**SOAL LATIHAN**
Tolong tulis ulang baris-baris data di bawah ini tanpa perubahan, mulai dari baris yang memuat "Rendered at 1654 by 931 pixels." dan berhenti setelah baris yang memuat "title How Bitcoin". Kedua baris tersebut ikut disertakan.

(Entri kotak pembatas)
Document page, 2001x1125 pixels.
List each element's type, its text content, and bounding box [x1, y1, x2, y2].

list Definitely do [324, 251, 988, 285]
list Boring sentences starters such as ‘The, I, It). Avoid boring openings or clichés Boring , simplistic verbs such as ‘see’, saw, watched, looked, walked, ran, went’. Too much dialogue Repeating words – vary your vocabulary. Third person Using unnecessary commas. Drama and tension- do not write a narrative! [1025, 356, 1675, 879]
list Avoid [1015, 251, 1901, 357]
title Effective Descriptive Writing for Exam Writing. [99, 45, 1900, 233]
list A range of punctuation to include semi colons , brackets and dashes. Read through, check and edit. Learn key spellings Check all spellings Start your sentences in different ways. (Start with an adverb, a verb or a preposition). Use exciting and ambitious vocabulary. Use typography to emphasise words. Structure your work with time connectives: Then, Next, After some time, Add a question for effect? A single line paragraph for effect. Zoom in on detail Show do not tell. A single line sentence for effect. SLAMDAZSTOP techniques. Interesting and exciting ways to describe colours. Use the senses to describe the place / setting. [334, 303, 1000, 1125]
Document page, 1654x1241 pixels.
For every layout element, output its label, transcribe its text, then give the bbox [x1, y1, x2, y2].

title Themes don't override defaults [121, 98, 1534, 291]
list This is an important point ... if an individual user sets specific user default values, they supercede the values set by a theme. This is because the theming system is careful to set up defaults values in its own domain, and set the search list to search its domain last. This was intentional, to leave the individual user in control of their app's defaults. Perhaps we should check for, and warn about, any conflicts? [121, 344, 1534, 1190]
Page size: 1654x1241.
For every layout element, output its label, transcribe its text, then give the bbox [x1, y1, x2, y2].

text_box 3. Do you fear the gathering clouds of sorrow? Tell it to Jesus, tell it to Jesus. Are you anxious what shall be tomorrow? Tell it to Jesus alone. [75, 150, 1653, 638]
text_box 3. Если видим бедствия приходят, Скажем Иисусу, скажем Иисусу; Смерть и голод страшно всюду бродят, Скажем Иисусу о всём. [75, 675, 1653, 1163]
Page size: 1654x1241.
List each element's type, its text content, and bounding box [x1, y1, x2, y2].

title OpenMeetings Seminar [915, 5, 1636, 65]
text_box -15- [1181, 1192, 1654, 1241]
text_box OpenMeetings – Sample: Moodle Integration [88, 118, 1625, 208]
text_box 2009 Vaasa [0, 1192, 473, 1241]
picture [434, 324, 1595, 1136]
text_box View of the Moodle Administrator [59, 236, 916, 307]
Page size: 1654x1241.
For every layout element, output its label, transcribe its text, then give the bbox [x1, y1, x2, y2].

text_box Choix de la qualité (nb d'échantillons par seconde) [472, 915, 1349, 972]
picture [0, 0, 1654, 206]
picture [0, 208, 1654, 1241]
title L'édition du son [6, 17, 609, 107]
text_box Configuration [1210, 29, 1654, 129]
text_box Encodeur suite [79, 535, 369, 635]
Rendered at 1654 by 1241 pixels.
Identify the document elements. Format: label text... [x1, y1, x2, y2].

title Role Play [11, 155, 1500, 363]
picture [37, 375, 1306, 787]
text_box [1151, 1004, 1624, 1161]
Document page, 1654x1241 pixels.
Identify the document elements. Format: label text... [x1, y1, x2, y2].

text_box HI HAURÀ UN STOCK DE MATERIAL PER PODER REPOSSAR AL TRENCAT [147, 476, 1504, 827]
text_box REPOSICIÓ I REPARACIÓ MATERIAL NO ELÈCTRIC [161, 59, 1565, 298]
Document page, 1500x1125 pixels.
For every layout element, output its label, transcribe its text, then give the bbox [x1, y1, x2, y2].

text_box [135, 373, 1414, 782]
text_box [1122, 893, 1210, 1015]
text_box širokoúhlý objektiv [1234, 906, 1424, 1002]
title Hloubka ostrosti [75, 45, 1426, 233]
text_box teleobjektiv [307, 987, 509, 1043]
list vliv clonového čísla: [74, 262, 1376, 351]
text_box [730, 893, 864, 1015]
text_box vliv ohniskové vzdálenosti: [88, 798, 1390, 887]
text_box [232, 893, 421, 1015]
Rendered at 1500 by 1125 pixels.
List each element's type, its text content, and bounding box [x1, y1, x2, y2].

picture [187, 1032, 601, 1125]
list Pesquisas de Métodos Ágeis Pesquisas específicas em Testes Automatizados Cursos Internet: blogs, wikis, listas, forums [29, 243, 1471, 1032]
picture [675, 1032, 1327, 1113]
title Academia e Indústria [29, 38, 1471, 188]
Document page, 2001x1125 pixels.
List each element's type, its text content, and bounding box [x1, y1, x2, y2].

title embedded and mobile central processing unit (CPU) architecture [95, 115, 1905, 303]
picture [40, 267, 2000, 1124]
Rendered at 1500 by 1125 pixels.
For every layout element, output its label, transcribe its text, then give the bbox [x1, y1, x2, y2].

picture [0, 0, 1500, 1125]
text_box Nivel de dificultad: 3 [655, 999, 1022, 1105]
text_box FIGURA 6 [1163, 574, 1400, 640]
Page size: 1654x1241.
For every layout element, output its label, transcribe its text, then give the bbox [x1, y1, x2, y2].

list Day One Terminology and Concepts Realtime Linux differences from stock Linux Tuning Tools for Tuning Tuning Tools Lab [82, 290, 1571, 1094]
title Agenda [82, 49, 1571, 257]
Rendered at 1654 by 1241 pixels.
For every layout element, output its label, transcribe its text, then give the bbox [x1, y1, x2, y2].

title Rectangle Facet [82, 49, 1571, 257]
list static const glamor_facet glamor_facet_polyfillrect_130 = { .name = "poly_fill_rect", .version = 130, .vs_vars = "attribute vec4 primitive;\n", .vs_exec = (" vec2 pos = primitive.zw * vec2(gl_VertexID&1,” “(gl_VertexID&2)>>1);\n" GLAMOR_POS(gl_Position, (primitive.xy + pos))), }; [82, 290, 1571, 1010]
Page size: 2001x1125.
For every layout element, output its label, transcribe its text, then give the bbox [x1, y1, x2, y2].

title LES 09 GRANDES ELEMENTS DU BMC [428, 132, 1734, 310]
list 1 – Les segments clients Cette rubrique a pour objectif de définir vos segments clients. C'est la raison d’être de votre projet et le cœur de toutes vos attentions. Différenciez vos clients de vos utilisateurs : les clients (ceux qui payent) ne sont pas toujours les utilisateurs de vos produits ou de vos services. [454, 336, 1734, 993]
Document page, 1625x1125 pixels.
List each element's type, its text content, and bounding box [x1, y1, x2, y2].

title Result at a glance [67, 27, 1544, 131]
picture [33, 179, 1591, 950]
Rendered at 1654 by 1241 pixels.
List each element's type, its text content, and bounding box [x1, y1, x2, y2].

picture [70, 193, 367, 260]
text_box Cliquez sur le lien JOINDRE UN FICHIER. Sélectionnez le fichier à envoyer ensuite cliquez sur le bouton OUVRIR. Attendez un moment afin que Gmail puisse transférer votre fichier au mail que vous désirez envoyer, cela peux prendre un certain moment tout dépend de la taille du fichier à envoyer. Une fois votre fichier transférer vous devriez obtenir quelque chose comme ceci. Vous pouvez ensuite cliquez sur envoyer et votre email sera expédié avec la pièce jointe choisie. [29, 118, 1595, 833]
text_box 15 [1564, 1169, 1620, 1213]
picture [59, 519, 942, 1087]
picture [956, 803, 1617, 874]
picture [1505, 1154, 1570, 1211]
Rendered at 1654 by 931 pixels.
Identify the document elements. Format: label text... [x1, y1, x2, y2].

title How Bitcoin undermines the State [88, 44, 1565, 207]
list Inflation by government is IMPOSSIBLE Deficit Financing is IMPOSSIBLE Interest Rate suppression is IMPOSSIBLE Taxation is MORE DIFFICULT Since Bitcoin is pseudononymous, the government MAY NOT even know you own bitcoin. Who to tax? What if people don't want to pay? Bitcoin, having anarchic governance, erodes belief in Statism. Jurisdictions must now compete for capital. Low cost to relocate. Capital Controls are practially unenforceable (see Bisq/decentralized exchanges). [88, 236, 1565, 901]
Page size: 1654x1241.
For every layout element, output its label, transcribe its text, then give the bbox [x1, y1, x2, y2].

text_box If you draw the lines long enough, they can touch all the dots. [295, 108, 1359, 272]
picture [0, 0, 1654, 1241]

**PEMBAHASAN SOAL**
Rendered at 1654 by 931 pixels.
Identify the document elements. Format: label text... [x1, y1, x2, y2].

title How Bitcoin undermines the State [88, 44, 1565, 207]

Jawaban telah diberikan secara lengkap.